# Assignment:
The answer must be the full data, restated word for word, with no pictures in it.

# Information shown:
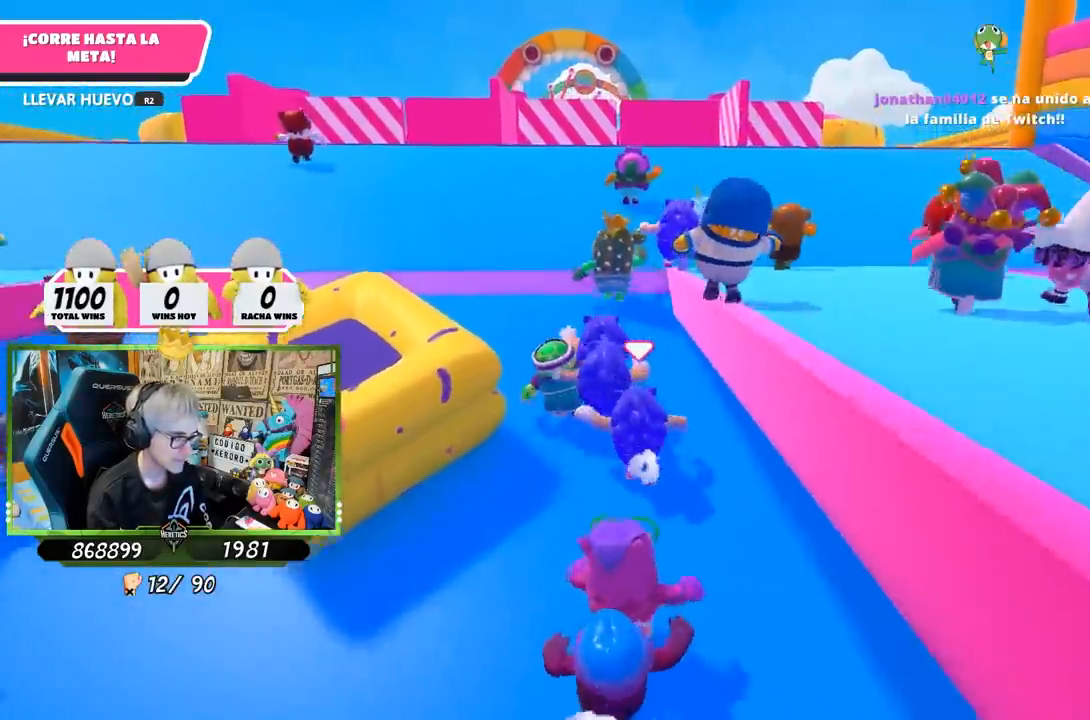
{"buttons": [], "left_stick": "up", "right_stick": "center", "events": []}
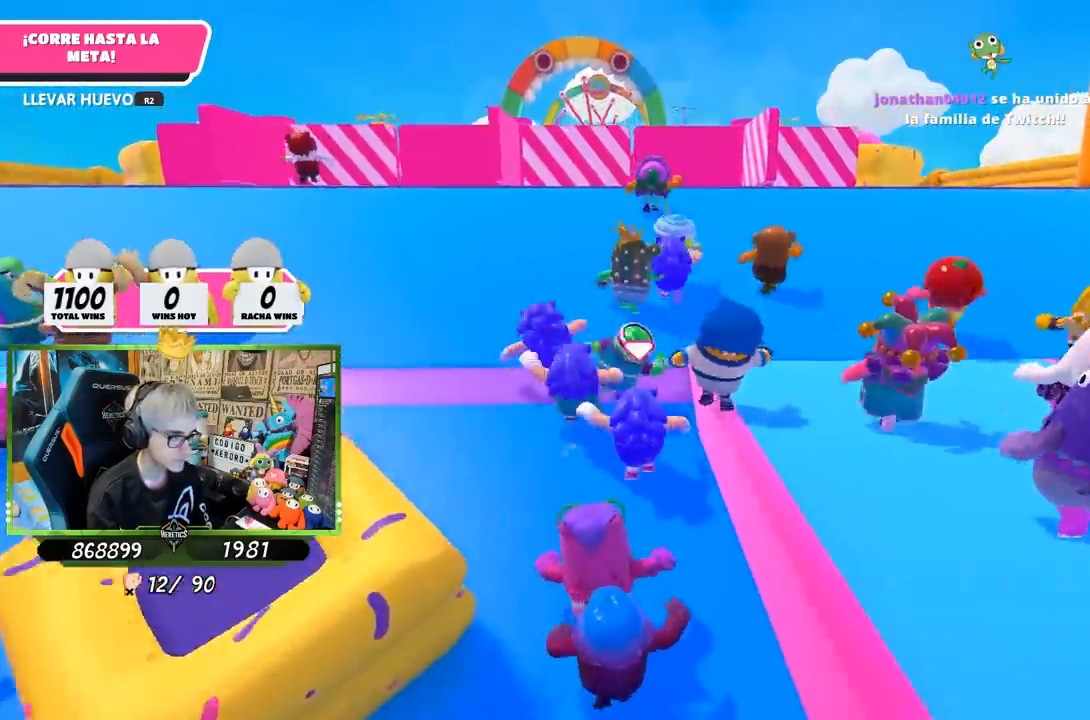
{"buttons": [], "left_stick": "up", "right_stick": "center", "events": [[33, "right_stick", "up"], [167, "right_stick", "center"], [400, "right_stick", "up-left"], [500, "right_stick", "center"]]}
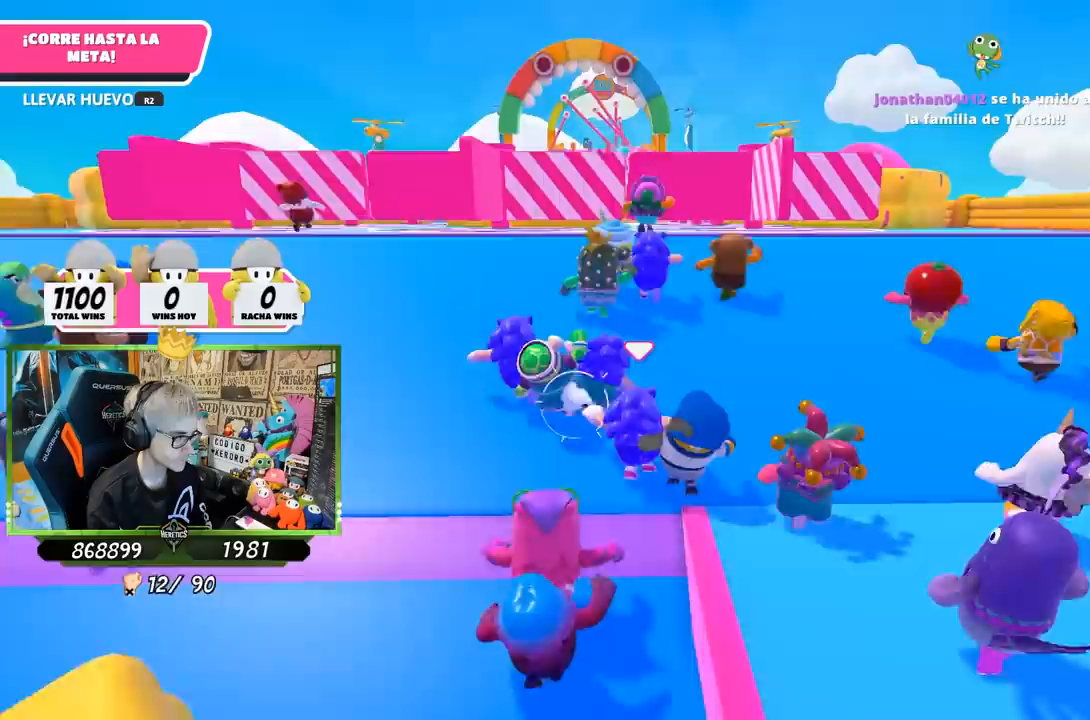
{"buttons": [], "left_stick": "up", "right_stick": "center", "events": [[367, "right_stick", "up"], [500, "right_stick", "center"]]}
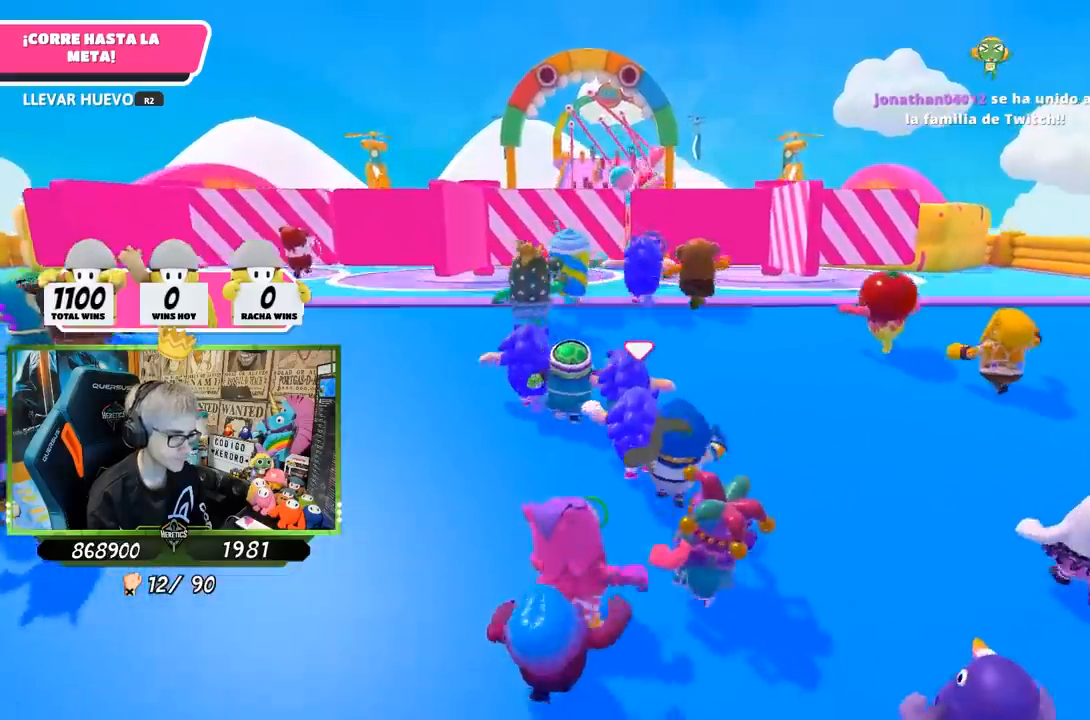
{"buttons": [], "left_stick": "up", "right_stick": "center", "events": [[250, "right_stick", "down"], [367, "right_stick", "center"]]}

# Finished exercise:
{"buttons": [], "left_stick": "up", "right_stick": "center", "events": []}
{"buttons": [], "left_stick": "up", "right_stick": "center", "events": [[33, "right_stick", "up"], [167, "right_stick", "center"], [400, "right_stick", "up-left"], [500, "right_stick", "center"]]}
{"buttons": [], "left_stick": "up", "right_stick": "center", "events": [[367, "right_stick", "up"], [500, "right_stick", "center"]]}
{"buttons": [], "left_stick": "up", "right_stick": "center", "events": [[250, "right_stick", "down"], [367, "right_stick", "center"]]}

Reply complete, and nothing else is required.